Corporations spend millions of dollars on developing creative image-based promotional content to advertise to their user-base on platforms like Twitter. Our paper is an initial study, where we propose a novel method to evaluate and improve outreach of promotional images from corporations on Twitter, based purely on their describable aesthetic attributes. Existing works in aesthetic based image analysis exclusively focus on the attributes of digital photographs, and are not applicable to advertisements due to the influences of inherent content and context based biases on outreach.

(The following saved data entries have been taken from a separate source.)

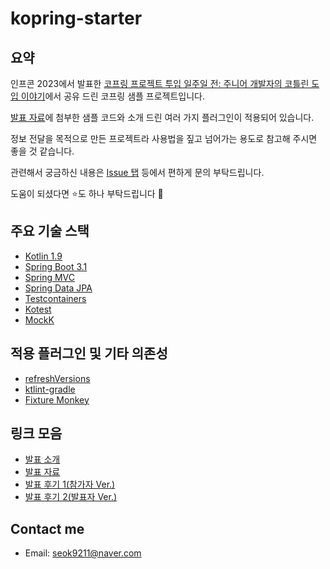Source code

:# kopring-starter

## 요약

인프콘 2023에서 발표한 [코프링 프로젝트 투입 일주일 전: 주니어 개발자의 코틀린 도입 이야기](https://www.inflearn.com/conf/infcon-2023/session-detail?id=765)에서 공유 드린 코프링 샘플 프로젝트입니다.

[발표 자료](https://www.slideshare.net/SeokjaeLee11/ss-260040875)에 첨부한 샘플 코드와 소개 드린 여러 가지 플러그인이 적용되어 있습니다.

정보 전달을 목적으로 만든 프로젝트라 사용법을 짚고 넘어가는 용도로 참고해 주시면 좋을 것 같습니다.

관련해서 궁금하신 내용은 [Issue 탭](https://github.com/doljae/kopring-starter/issues) 등에서 편하게 문의 부탁드립니다.

도움이 되셨다면 ⭐️도 하나 부탁드립니다 🙂

## 주요 기술 스택

- [Kotlin 1.9](https://github.com/JetBrains/kotlin)
- [Spring Boot 3.1](https://github.com/spring-projects/spring-boot)
- [Spring MVC](https://github.com/spring-projects/spring-framework)
- [Spring Data JPA](https://github.com/spring-projects/spring-data-jpa)
- [Testcontainers](https://github.com/testcontainers/testcontainers-java)
- [Kotest](https://github.com/kotest/kotest)
- [MockK](https://github.com/mockk/mockk)

## 적용 플러그인 및 기타 의존성

- [refreshVersions](https://github.com/Splitties/refreshVersions)
- [ktlint-gradle](https://github.com/JLLeitschuh/ktlint-gradle)
- [Fixture Monkey](https://github.com/naver/fixture-monkey)

## 링크 모음

- [발표 소개](https://www.inflearn.com/conf/infcon-2023/session-detail?id=765)
- [발표 자료](https://www.slideshare.net/SeokjaeLee11/2023v6pdf-260129735)
- [발표 후기 1(참가자 Ver.)](https://doljae.tistory.com/320)
- [발표 후기 2(발표자 Ver.)](https://doljae.tistory.com/321)

## Contact me

- Email: seok9211@naver.com
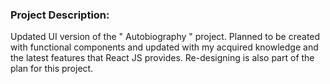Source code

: ### Project Description: 

Updated UI version of the " Autobiography " project. Planned to be created with functional components and updated with my acquired knowledge and the latest features that React JS provides. Re-designing is also part of the plan for this project.
 
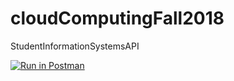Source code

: # cloudComputingFall2018

StudentInformationSystemsAPI

[![Run in Postman](https://run.pstmn.io/button.svg)](https://app.getpostman.com/run-collection/24796d657eddd303c255)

Our paper identifies broad categories of biases affecting such images, describes a method for normalization to eliminate effects of those biases and score images based on their outreach, and examines the effects of certain handcrafted describable aesthetic features on image outreach. Optimizing on the describable aesthetic features resulting from this research is a simple method for corporations to complement their existing marketing strategy to gain significant improvement in user engagement on social media for promotional images.